049 The Erickson Report for March 3 to 16, Page 4: The Threat to Education
We conclude with an episode of our recurring feature "The Threat." And this time it is the threat to public education.We have all heard, I'm sure, of the battles over omigod critical race theory that has lead to screaming threats and even violence directed against school boards and sometimes their individual members. We've seen, too, how that chaotic social panic quickly spread to attacks on school libraries for daring to contain books or teachers teaching concepts that some parent - the singular is deliberate - found objectionable.
We've seen for example, a bill proposed by a Republican state senator in Oklahoma that would empower a single parent to demand books that discuss gender identity removed from public school libraries.
Under the bill, after receiving a written demand to remove a book, a school district would have 30 days to eliminate all copies of the material from circulation. Librarians could be forced to pay said parent $10,000 a day for as long as the book remains available and be fired and barred from working in public schools for up to two years if they don't cooperate.
In November, one member of the the Spotsylvania County [Virginia] School Board ordered school staff to begin removing books that contain "sexually explicit" and added that they should be burned in a public event. He subsequently became chair of that board.

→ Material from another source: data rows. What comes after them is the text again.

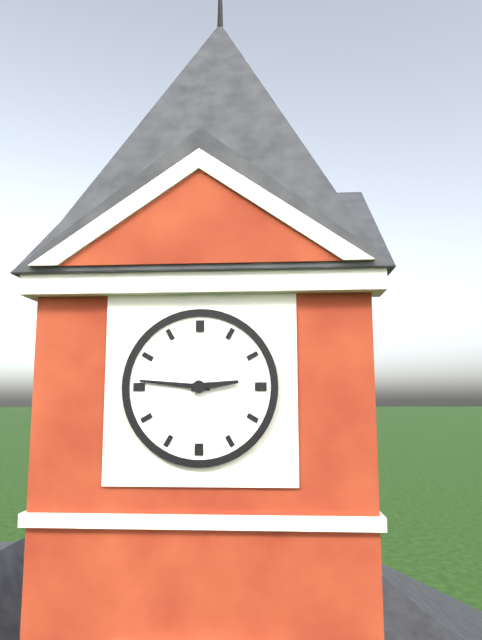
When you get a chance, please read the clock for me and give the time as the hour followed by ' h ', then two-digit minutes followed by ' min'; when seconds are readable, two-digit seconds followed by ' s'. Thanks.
2 h 46 min
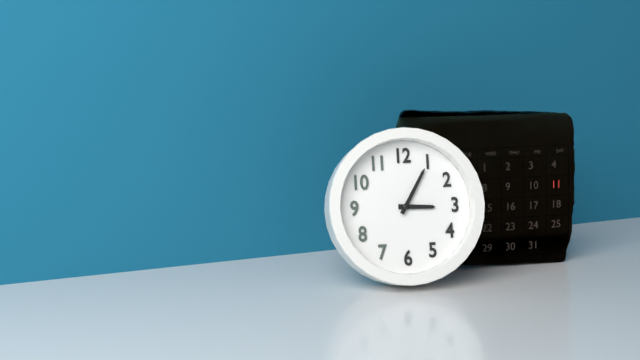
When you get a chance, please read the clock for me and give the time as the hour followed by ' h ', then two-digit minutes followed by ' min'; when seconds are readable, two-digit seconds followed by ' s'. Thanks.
3 h 05 min
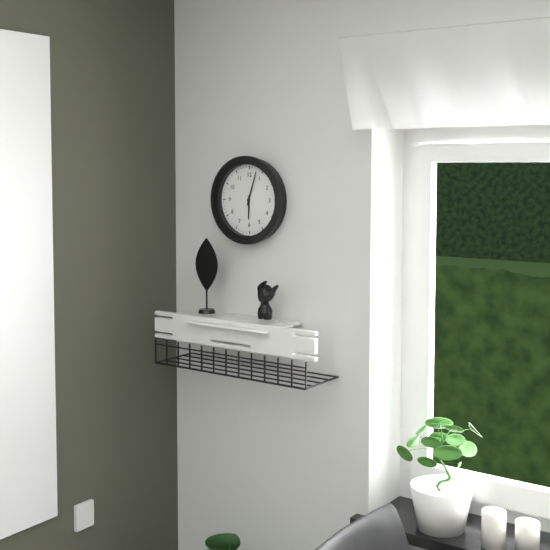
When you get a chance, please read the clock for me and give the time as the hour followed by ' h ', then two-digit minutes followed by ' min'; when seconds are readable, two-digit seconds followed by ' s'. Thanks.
6 h 03 min
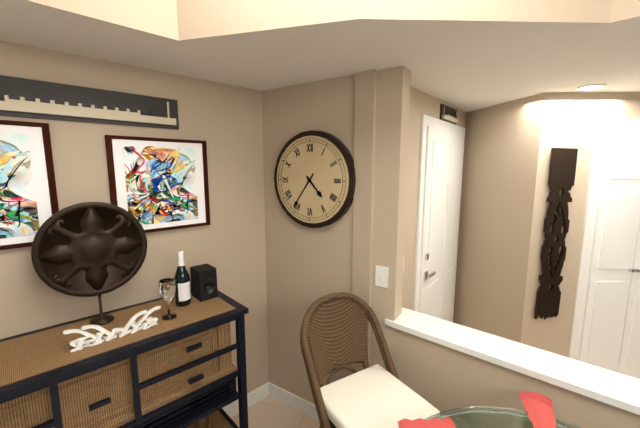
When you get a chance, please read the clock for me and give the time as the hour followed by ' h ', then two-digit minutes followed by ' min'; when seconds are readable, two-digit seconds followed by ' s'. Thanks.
4 h 36 min
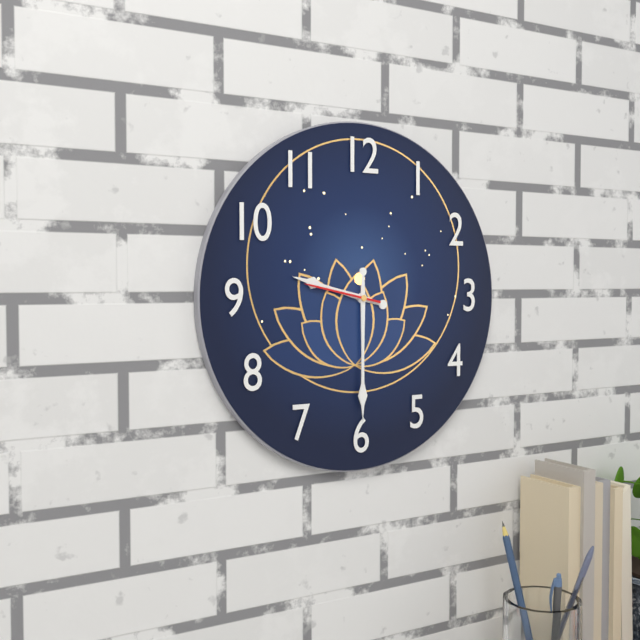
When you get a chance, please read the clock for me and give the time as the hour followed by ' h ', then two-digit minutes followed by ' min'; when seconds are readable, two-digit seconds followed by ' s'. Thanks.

In January, the Florida state Senate's education committee passed a bill banning public schools and private businesses from making people feel "discomfort" when learning about US racial history, with the immediate result that a school district in central Florida canceled a teacher training seminar about the civil rights movement that had been months in the planning.
Also in January, the Indiana House limited what teachers can say regarding race, history, and politics in Indiana classrooms and allows for the state's secretary of education to suspend or revoke the teacher's license of anyone "willfully or wantonly" violating its provisions.
There were a lot more examples, and of course the books most commonly under attack were about gender, being LGBTQ+, and race, with LGBTQ+ and black authors the targets.
But there are two things important to bring up beyond the obvious bigotry involved.
All these bills have something in common: They make it easier - in fact easy - to get things out of the library, out of the classroom, easy to get things out of public education, while providing no way to get things into it. No way to enrich it, expand it, make it deeper or more meaningful or even just more useful. It's all about stripping away from the right to a public education.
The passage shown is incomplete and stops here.